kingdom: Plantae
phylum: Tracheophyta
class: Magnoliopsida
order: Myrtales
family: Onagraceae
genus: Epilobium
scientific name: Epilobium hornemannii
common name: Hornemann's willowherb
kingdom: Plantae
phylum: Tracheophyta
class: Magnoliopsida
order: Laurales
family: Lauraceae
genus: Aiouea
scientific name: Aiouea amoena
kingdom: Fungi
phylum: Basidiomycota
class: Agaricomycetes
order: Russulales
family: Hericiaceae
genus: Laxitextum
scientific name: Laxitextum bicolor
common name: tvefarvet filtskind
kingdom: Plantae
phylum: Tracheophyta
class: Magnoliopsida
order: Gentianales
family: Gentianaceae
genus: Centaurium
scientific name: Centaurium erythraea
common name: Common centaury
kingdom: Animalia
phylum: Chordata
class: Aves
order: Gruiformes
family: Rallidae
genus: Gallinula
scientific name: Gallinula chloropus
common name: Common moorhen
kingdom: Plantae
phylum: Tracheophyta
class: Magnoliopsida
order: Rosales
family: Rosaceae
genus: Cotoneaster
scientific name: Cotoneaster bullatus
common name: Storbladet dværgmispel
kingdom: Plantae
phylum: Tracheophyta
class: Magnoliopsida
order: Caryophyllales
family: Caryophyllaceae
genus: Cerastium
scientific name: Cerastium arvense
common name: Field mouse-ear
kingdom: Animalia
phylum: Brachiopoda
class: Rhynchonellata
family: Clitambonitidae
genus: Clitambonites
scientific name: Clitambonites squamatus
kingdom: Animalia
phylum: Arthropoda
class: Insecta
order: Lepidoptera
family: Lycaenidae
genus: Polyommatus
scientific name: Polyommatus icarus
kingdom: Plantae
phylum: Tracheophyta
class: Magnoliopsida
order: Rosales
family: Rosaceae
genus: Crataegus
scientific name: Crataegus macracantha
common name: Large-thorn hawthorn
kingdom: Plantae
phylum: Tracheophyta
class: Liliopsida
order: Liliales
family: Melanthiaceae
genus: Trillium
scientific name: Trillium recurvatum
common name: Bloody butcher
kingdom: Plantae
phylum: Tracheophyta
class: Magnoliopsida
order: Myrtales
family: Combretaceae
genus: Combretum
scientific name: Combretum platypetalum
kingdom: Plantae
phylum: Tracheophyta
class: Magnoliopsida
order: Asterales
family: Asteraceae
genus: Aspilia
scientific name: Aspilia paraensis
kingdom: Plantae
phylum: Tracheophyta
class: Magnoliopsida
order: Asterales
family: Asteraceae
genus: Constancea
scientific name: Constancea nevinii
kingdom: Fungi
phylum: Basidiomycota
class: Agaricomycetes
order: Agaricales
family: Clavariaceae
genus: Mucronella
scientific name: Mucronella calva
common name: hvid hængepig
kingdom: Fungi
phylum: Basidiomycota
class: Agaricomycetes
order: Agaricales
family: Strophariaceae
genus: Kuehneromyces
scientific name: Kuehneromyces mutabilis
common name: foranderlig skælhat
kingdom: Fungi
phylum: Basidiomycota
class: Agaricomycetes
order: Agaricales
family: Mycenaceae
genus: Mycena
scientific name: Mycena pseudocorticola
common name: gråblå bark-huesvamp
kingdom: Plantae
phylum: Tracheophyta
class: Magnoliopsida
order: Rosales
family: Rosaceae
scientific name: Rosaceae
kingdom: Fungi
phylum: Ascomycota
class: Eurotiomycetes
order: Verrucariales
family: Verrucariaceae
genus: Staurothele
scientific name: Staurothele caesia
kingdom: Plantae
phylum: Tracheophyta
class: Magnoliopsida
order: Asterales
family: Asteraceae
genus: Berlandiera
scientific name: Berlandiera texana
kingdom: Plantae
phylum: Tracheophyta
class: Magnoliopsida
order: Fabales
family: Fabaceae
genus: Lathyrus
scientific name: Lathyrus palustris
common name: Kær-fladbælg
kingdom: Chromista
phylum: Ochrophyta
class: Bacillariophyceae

+ + + + +

▶ _THE PROBLEM_: Copy out every line of the records above word for word, in the same order.

▶ _SOLVED PROBLEM_:
kingdom: Plantae
phylum: Tracheophyta
class: Magnoliopsida
order: Myrtales
family: Onagraceae
genus: Epilobium
scientific name: Epilobium hornemannii
common name: Hornemann's willowherb
kingdom: Plantae
phylum: Tracheophyta
class: Magnoliopsida
order: Laurales
family: Lauraceae
genus: Aiouea
scientific name: Aiouea amoena
kingdom: Fungi
phylum: Basidiomycota
class: Agaricomycetes
order: Russulales
family: Hericiaceae
genus: Laxitextum
scientific name: Laxitextum bicolor
common name: tvefarvet filtskind
kingdom: Plantae
phylum: Tracheophyta
class: Magnoliopsida
order: Gentianales
family: Gentianaceae
genus: Centaurium
scientific name: Centaurium erythraea
common name: Common centaury
kingdom: Animalia
phylum: Chordata
class: Aves
order: Gruiformes
family: Rallidae
genus: Gallinula
scientific name: Gallinula chloropus
common name: Common moorhen
kingdom: Plantae
phylum: Tracheophyta
class: Magnoliopsida
order: Rosales
family: Rosaceae
genus: Cotoneaster
scientific name: Cotoneaster bullatus
common name: Storbladet dværgmispel
kingdom: Plantae
phylum: Tracheophyta
class: Magnoliopsida
order: Caryophyllales
family: Caryophyllaceae
genus: Cerastium
scientific name: Cerastium arvense
common name: Field mouse-ear
kingdom: Animalia
phylum: Brachiopoda
class: Rhynchonellata
family: Clitambonitidae
genus: Clitambonites
scientific name: Clitambonites squamatus
kingdom: Animalia
phylum: Arthropoda
class: Insecta
order: Lepidoptera
family: Lycaenidae
genus: Polyommatus
scientific name: Polyommatus icarus
kingdom: Plantae
phylum: Tracheophyta
class: Magnoliopsida
order: Rosales
family: Rosaceae
genus: Crataegus
scientific name: Crataegus macracantha
common name: Large-thorn hawthorn
kingdom: Plantae
phylum: Tracheophyta
class: Liliopsida
order: Liliales
family: Melanthiaceae
genus: Trillium
scientific name: Trillium recurvatum
common name: Bloody butcher
kingdom: Plantae
phylum: Tracheophyta
class: Magnoliopsida
order: Myrtales
family: Combretaceae
genus: Combretum
scientific name: Combretum platypetalum
kingdom: Plantae
phylum: Tracheophyta
class: Magnoliopsida
order: Asterales
family: Asteraceae
genus: Aspilia
scientific name: Aspilia paraensis
kingdom: Plantae
phylum: Tracheophyta
class: Magnoliopsida
order: Asterales
family: Asteraceae
genus: Constancea
scientific name: Constancea nevinii
kingdom: Fungi
phylum: Basidiomycota
class: Agaricomycetes
order: Agaricales
family: Clavariaceae
genus: Mucronella
scientific name: Mucronella calva
common name: hvid hængepig
kingdom: Fungi
phylum: Basidiomycota
class: Agaricomycetes
order: Agaricales
family: Strophariaceae
genus: Kuehneromyces
scientific name: Kuehneromyces mutabilis
common name: foranderlig skælhat
kingdom: Fungi
phylum: Basidiomycota
class: Agaricomycetes
order: Agaricales
family: Mycenaceae
genus: Mycena
scientific name: Mycena pseudocorticola
common name: gråblå bark-huesvamp
kingdom: Plantae
phylum: Tracheophyta
class: Magnoliopsida
order: Rosales
family: Rosaceae
scientific name: Rosaceae
kingdom: Fungi
phylum: Ascomycota
class: Eurotiomycetes
order: Verrucariales
family: Verrucariaceae
genus: Staurothele
scientific name: Staurothele caesia
kingdom: Plantae
phylum: Tracheophyta
class: Magnoliopsida
order: Asterales
family: Asteraceae
genus: Berlandiera
scientific name: Berlandiera texana
kingdom: Plantae
phylum: Tracheophyta
class: Magnoliopsida
order: Fabales
family: Fabaceae
genus: Lathyrus
scientific name: Lathyrus palustris
common name: Kær-fladbælg
kingdom: Chromista
phylum: Ochrophyta
class: Bacillariophyceae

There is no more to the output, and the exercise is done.